There have been a great many updates on the LODLAM front (Linked Open Data in Libraries, Archives, & Museums). I haven’t blogged about it as those life things continue to be kicking my a**. My health hasn’t been good blah blah blah. I highly encourage those of you with an ongoing interest to follow the goings on at the 2nd International LODLAM Summit. I attended the 1st, which was fabulous btw, and learned tons. Two years later projects are further along and new projects are being launched. Take a gander at the design patterns repository Richard Urban announced, for example.
Thanks for the inquiries into my well being. Rest assured, things will right themselves eventually. Or not.
If When I return to writing here, you’ll know it’s better.
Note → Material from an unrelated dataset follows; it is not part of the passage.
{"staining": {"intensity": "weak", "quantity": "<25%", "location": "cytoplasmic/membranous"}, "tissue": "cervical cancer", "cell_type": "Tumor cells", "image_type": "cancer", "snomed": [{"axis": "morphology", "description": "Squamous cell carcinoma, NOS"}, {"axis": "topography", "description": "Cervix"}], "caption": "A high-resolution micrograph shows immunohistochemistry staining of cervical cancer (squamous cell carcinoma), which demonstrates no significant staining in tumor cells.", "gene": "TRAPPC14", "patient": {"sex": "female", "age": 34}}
It’s Monday. It’s time for a metadata movie. There’s been a lot going on lately re: Library LOD. I’d have been posting on it but, well, you know how it goes. I’m excited about the developments. I’m itching to resume work on our own faculty linked names pilot project. I’m almost caught up with my post-leave in-box and should be returning to that soon. Meanwhile, grab some popcorn and enjoy.
The Maryland Library Association has posted links to all of the presentations from the “Technical Services on the Edge” program held in December, where I spoke about Linked Data in Libraries, Archives, and Museum. The copy of my slides here contains the speakers notes. It may prove more helpful than the slides-only which I posted to slideshare.
As promised, I’m finally getting around to posting about the sessions at DLF Forum which were particularly awesome. The Linked Data: Hands on How-To workshop afforded the opportunity to bring your own data and learn how to link-if-y it. It held the promise of helping me get the Caltech faculty names linked data pilot a bit further along. I didn’t get much further in the process due to some technical glitches. Yet the session was still successful in a couple of ways.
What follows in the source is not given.